→ **EXERCISE DESCRIPTION**
Below are records that should be duplicated exactly, with no image retained.

————

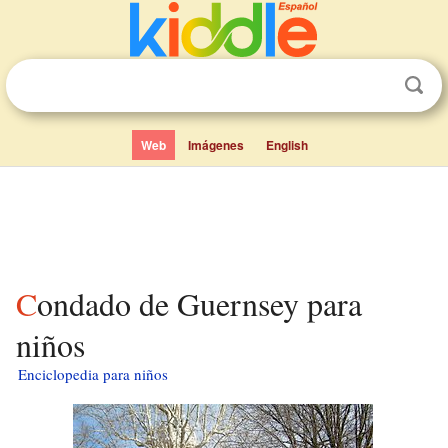
Web
Imágenes
English
Condado de Guernsey para
niños
Enciclopedia para niños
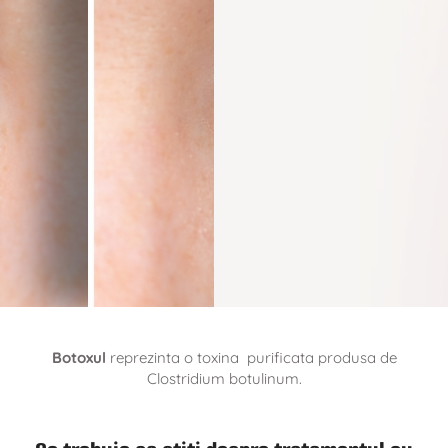
Botoxul
reprezinta o toxina purificata produsa de
Clostridium botulinum.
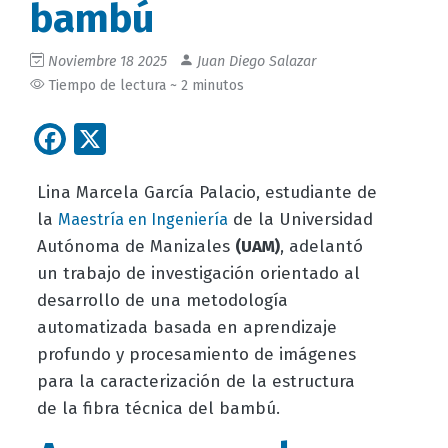
bambú
Noviembre 18 2025
Juan Diego Salazar
Tiempo de lectura ~ 2 minutos
Facebook
X
Lina Marcela García Palacio, estudiante de
la
de la Universidad
Maestría en Ingeniería
Autónoma de Manizales
(UAM)
, adelantó
un trabajo de investigación orientado al
desarrollo de una metodología
automatizada basada en aprendizaje
profundo y procesamiento de imágenes
para la caracterización de la estructura
de la fibra técnica del bambú.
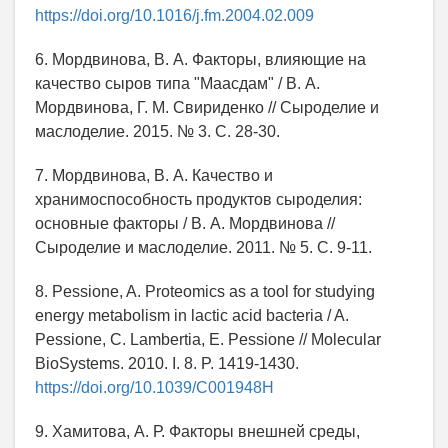
https://doi.org/10.1016/j.fm.2004.02.009
6. Мордвинова, В. А. Факторы, влияющие на
качество сыров типа "Маасдам" / В. А.
Мордвинова, Г. М. Свириденко // Сыроделие и
маслоделие. 2015. № 3. С. 28-30.
7. Мордвинова, В. А. Качество и
хранимоспособность продуктов сыроделия:
основные факторы / В. А. Мордвинова //
Сыроделие и маслоделие. 2011. № 5. С. 9-11.
8. Pessione, A. Proteomics as a tool for studying
energy metabolism in lactic acid bacteria / A.
Pessione, C. Lambertia, E. Pessione // Molecular
BioSystems. 2010. I. 8. P. 1419-1430.
https://doi.org/10.1039/C001948H
9. Хамитова, А. Р. Факторы внешней среды,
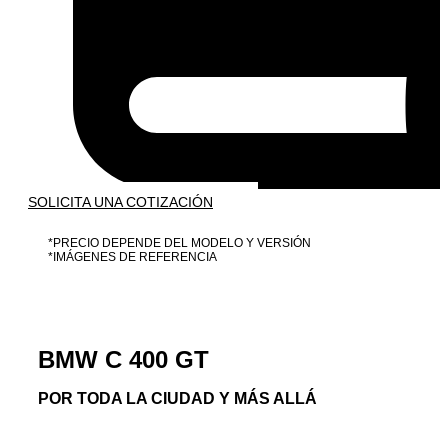
SOLICITA UNA COTIZACIÓN
*PRECIO DEPENDE DEL MODELO Y VERSIÓN
*IMÁGENES DE REFERENCIA
BMW C 400 GT
POR TODA LA CIUDAD Y MÁS ALLÁ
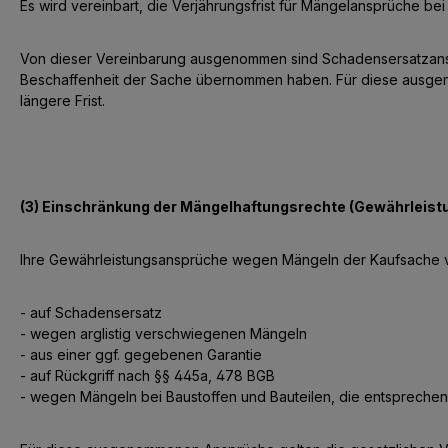
Es wird vereinbart, die Verjährungsfrist für Mängelansprüche be
Von dieser Vereinbarung ausgenommen sind Schadensersatzansprü
Beschaffenheit der Sache übernommen haben. Für diese ausgenom
längere Frist.
(3) Einschränkung der Mängelhaftungsrechte (Gewährleis
Ihre Gewährleistungsansprüche wegen Mängeln der Kaufsache 
- auf Schadensersatz
- wegen arglistig verschwiegenen Mängeln
- aus einer ggf. gegebenen Garantie
- auf Rückgriff nach §§ 445a, 478 BGB
- wegen Mängeln bei Baustoffen und Bauteilen, die entspreche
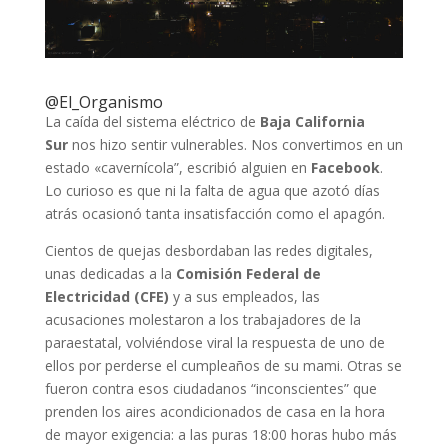
@El_Organismo
La caída del sistema eléctrico de
Baja California
Sur
nos hizo sentir vulnerables. Nos convertimos en un
estado «cavernícola”, escribió alguien en
Facebook
.
Lo curioso es que ni la falta de agua que azotó días
atrás ocasionó tanta insatisfacción como el apagón.
Cientos de quejas desbordaban las redes digitales,
unas dedicadas a la
Comisión Federal de
Electricidad (CFE)
y a sus empleados, las
acusaciones molestaron a los trabajadores de la
paraestatal, volviéndose viral la respuesta de uno de
ellos por perderse el cumpleaños de su mami. Otras se
fueron contra esos ciudadanos “inconscientes” que
prenden los aires acondicionados de casa en la hora
de mayor exigencia: a las puras 18:00 horas hubo más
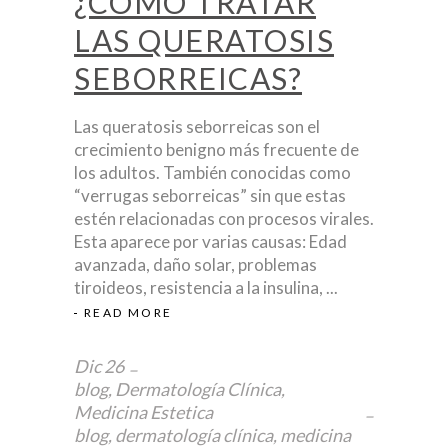
¿CÓMO TRATAR
LAS QUERATOSIS
SEBORREICAS?
Las queratosis seborreicas son el
crecimiento benigno más frecuente de
los adultos. También conocidas como
“verrugas seborreicas” sin que estas
estén relacionadas con procesos virales.
Esta aparece por varias causas: Edad
avanzada, daño solar, problemas
tiroideos, resistencia a la insulina,
READ MORE
Dic
26
blog
,
Dermatología Clínica
,
Medicina Estetica
blog
,
dermatología clínica
,
medicina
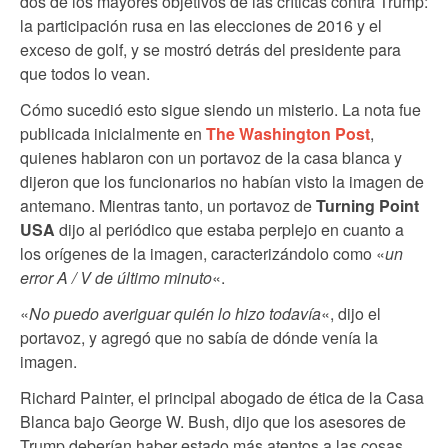
dos de los mayores objetivos de las críticas contra Trump:
la participación rusa en las elecciones de 2016 y el
exceso de golf, y se mostró detrás del presidente para
que todos lo vean.
Cómo sucedió esto sigue siendo un misterio. La nota fue
publicada inicialmente en
The Washington Post
,
quienes hablaron con un portavoz de la casa blanca y
dijeron que los funcionarios no habían visto la imagen de
antemano. Mientras tanto, un portavoz de
Turning Point
USA
dijo al periódico que estaba perplejo en cuanto a
los orígenes de la imagen, caracterizándolo como «
un
error A / V de último minuto
«.
«
No puedo averiguar quién lo hizo todavía
«, dijo el
portavoz, y agregó que no sabía de dónde venía la
imagen.
Richard Painter, el principal abogado de ética de la Casa
Blanca bajo George W. Bush, dijo que los asesores de
Trump deberían haber estado más atentos a las cosas.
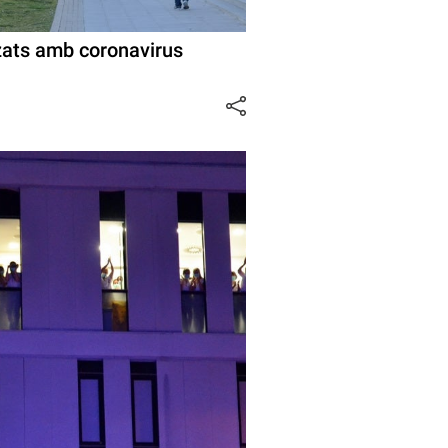
tzats amb coronavirus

————

→ **RESULT**
Web
Imágenes
English
Condado de Guernsey para
niños
Enciclopedia para niños
Botoxul
reprezinta o toxina purificata produsa de
Clostridium botulinum.
bambú
Noviembre 18 2025
Juan Diego Salazar
Tiempo de lectura ~ 2 minutos
Facebook
X
Lina Marcela García Palacio, estudiante de
la
de la Universidad
Maestría en Ingeniería
Autónoma de Manizales
(UAM)
, adelantó
un trabajo de investigación orientado al
desarrollo de una metodología
automatizada basada en aprendizaje
profundo y procesamiento de imágenes
para la caracterización de la estructura
de la fibra técnica del bambú.
https://doi.org/10.1016/j.fm.2004.02.009
6. Мордвинова, В. А. Факторы, влияющие на
качество сыров типа "Маасдам" / В. А.
Мордвинова, Г. М. Свириденко // Сыроделие и
маслоделие. 2015. № 3. С. 28-30.
7. Мордвинова, В. А. Качество и
хранимоспособность продуктов сыроделия:
основные факторы / В. А. Мордвинова //
Сыроделие и маслоделие. 2011. № 5. С. 9-11.
8. Pessione, A. Proteomics as a tool for studying
energy metabolism in lactic acid bacteria / A.
Pessione, C. Lambertia, E. Pessione // Molecular
BioSystems. 2010. I. 8. P. 1419-1430.
https://doi.org/10.1039/C001948H
9. Хамитова, А. Р. Факторы внешней среды,
SOLICITA UNA COTIZACIÓN
*PRECIO DEPENDE DEL MODELO Y VERSIÓN
*IMÁGENES DE REFERENCIA
BMW C 400 GT
POR TODA LA CIUDAD Y MÁS ALLÁ
Es wird vereinbart, die Verjährungsfrist für Mängelansprüche be
Von dieser Vereinbarung ausgenommen sind Schadensersatzansprü
Beschaffenheit der Sache übernommen haben. Für diese ausgenom
längere Frist.
(3) Einschränkung der Mängelhaftungsrechte (Gewährleis
Ihre Gewährleistungsansprüche wegen Mängeln der Kaufsache 
- auf Schadensersatz
- wegen arglistig verschwiegenen Mängeln
- aus einer ggf. gegebenen Garantie
- auf Rückgriff nach §§ 445a, 478 BGB
- wegen Mängeln bei Baustoffen und Bauteilen, die entspreche
@El_Organismo
La caída del sistema eléctrico de
Baja California
Sur
nos hizo sentir vulnerables. Nos convertimos en un
estado «cavernícola”, escribió alguien en
Facebook
.
Lo curioso es que ni la falta de agua que azotó días
atrás ocasionó tanta insatisfacción como el apagón.
Cientos de quejas desbordaban las redes digitales,
unas dedicadas a la
Comisión Federal de
Electricidad (CFE)
y a sus empleados, las
acusaciones molestaron a los trabajadores de la
paraestatal, volviéndose viral la respuesta de uno de
ellos por perderse el cumpleaños de su mami. Otras se
fueron contra esos ciudadanos “inconscientes” que
prenden los aires acondicionados de casa en la hora
de mayor exigencia: a las puras 18:00 horas hubo más
¿CÓMO TRATAR
LAS QUERATOSIS
SEBORREICAS?
Las queratosis seborreicas son el
crecimiento benigno más frecuente de
los adultos. También conocidas como
“verrugas seborreicas” sin que estas
estén relacionadas con procesos virales.
Esta aparece por varias causas: Edad
avanzada, daño solar, problemas
tiroideos, resistencia a la insulina,
READ MORE
Dic
26
blog
,
Dermatología Clínica
,
Medicina Estetica
blog
,
dermatología clínica
,
medicina
dos de los mayores objetivos de las críticas contra Trump:
la participación rusa en las elecciones de 2016 y el
exceso de golf, y se mostró detrás del presidente para
que todos lo vean.
Cómo sucedió esto sigue siendo un misterio. La nota fue
publicada inicialmente en
The Washington Post
,
quienes hablaron con un portavoz de la casa blanca y
dijeron que los funcionarios no habían visto la imagen de
antemano. Mientras tanto, un portavoz de
Turning Point
USA
dijo al periódico que estaba perplejo en cuanto a
los orígenes de la imagen, caracterizándolo como «
un
error A / V de último minuto
«.
«
No puedo averiguar quién lo hizo todavía
«, dijo el
portavoz, y agregó que no sabía de dónde venía la
imagen.
Richard Painter, el principal abogado de ética de la Casa
Blanca bajo George W. Bush, dijo que los asesores de
Trump deberían haber estado más atentos a las cosas.
tzats amb coronavirus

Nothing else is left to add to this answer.